Entries

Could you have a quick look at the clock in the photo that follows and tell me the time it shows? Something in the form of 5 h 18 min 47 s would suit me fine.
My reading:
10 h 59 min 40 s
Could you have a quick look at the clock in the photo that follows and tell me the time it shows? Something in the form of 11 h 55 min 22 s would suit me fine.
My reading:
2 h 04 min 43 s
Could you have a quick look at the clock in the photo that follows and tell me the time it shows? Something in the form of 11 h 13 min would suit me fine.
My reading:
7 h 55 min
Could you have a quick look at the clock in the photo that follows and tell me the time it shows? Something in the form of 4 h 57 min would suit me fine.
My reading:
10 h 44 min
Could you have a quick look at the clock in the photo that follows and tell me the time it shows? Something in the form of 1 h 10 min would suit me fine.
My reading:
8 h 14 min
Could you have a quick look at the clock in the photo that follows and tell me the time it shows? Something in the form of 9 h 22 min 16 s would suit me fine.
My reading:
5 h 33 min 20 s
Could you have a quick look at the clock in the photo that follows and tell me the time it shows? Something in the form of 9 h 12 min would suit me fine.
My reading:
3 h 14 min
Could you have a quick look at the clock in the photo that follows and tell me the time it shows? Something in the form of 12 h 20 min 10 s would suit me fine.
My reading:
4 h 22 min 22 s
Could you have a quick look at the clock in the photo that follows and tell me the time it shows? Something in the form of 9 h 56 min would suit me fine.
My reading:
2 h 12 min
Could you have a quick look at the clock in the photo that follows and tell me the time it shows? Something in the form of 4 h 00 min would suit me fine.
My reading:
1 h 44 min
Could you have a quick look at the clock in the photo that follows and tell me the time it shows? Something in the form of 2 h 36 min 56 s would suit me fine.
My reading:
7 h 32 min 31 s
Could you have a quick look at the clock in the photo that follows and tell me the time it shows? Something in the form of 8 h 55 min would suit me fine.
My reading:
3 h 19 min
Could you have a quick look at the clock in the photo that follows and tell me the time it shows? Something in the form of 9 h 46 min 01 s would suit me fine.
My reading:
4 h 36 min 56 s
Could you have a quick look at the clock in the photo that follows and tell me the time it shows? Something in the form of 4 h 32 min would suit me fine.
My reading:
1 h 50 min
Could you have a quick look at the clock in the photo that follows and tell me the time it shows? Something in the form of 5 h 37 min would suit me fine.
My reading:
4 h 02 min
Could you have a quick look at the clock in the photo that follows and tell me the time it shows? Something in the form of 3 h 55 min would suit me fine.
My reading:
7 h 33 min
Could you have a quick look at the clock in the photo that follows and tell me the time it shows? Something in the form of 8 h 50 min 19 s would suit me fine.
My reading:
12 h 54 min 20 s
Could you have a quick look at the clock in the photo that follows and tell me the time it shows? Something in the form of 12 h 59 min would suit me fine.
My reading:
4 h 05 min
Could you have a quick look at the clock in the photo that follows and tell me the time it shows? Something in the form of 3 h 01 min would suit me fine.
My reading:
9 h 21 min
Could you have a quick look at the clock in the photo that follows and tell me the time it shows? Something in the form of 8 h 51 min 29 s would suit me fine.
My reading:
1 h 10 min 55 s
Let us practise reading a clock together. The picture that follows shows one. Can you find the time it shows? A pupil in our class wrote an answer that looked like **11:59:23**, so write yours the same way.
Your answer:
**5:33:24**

To be done
Give the items above as a two-column CSV with the headers "prompt" and "time", one row per item. Put the item's text in "prompt" and its answer in "time", each in a single quoted field with line breaks turned into spaces.

Response to this task
prompt,time
"Could you have a quick look at the clock in the photo that follows and tell me the time it shows? Something in the form of 5 h 18 min 47 s would suit me fine. My reading:","10 h 59 min 40 s"
"Could you have a quick look at the clock in the photo that follows and tell me the time it shows? Something in the form of 11 h 55 min 22 s would suit me fine. My reading:","2 h 04 min 43 s"
"Could you have a quick look at the clock in the photo that follows and tell me the time it shows? Something in the form of 11 h 13 min would suit me fine. My reading:","7 h 55 min"
"Could you have a quick look at the clock in the photo that follows and tell me the time it shows? Something in the form of 4 h 57 min would suit me fine. My reading:","10 h 44 min"
"Could you have a quick look at the clock in the photo that follows and tell me the time it shows? Something in the form of 1 h 10 min would suit me fine. My reading:","8 h 14 min"
"Could you have a quick look at the clock in the photo that follows and tell me the time it shows? Something in the form of 9 h 22 min 16 s would suit me fine. My reading:","5 h 33 min 20 s"
"Could you have a quick look at the clock in the photo that follows and tell me the time it shows? Something in the form of 9 h 12 min would suit me fine. My reading:","3 h 14 min"
"Could you have a quick look at the clock in the photo that follows and tell me the time it shows? Something in the form of 12 h 20 min 10 s would suit me fine. My reading:","4 h 22 min 22 s"
"Could you have a quick look at the clock in the photo that follows and tell me the time it shows? Something in the form of 9 h 56 min would suit me fine. My reading:","2 h 12 min"
"Could you have a quick look at the clock in the photo that follows and tell me the time it shows? Something in the form of 4 h 00 min would suit me fine. My reading:","1 h 44 min"
"Could you have a quick look at the clock in the photo that follows and tell me the time it shows? Something in the form of 2 h 36 min 56 s would suit me fine. My reading:","7 h 32 min 31 s"
"Could you have a quick look at the clock in the photo that follows and tell me the time it shows? Something in the form of 8 h 55 min would suit me fine. My reading:","3 h 19 min"
"Could you have a quick look at the clock in the photo that follows and tell me the time it shows? Something in the form of 9 h 46 min 01 s would suit me fine. My reading:","4 h 36 min 56 s"
"Could you have a quick look at the clock in the photo that follows and tell me the time it shows? Something in the form of 4 h 32 min would suit me fine. My reading:","1 h 50 min"
"Could you have a quick look at the clock in the photo that follows and tell me the time it shows? Something in the form of 5 h 37 min would suit me fine. My reading:","4 h 02 min"
"Could you have a quick look at the clock in the photo that follows and tell me the time it shows? Something in the form of 3 h 55 min would suit me fine. My reading:","7 h 33 min"
"Could you have a quick look at the clock in the photo that follows and tell me the time it shows? Something in the form of 8 h 50 min 19 s would suit me fine. My reading:","12 h 54 min 20 s"
"Could you have a quick look at the clock in the photo that follows and tell me the time it shows? Something in the form of 12 h 59 min would suit me fine. My reading:","4 h 05 min"
"Could you have a quick look at the clock in the photo that follows and tell me the time it shows? Something in the form of 3 h 01 min would suit me fine. My reading:","9 h 21 min"
"Could you have a quick look at the clock in the photo that follows and tell me the time it shows? Something in the form of 8 h 51 min 29 s would suit me fine. My reading:","1 h 10 min 55 s"
"Let us practise reading a clock together. The picture that follows shows one. Can you find the time it shows? A pupil in our class wrote an answer that looked like **11:59:23**, so write yours the same way. Your answer:","**5:33:24**"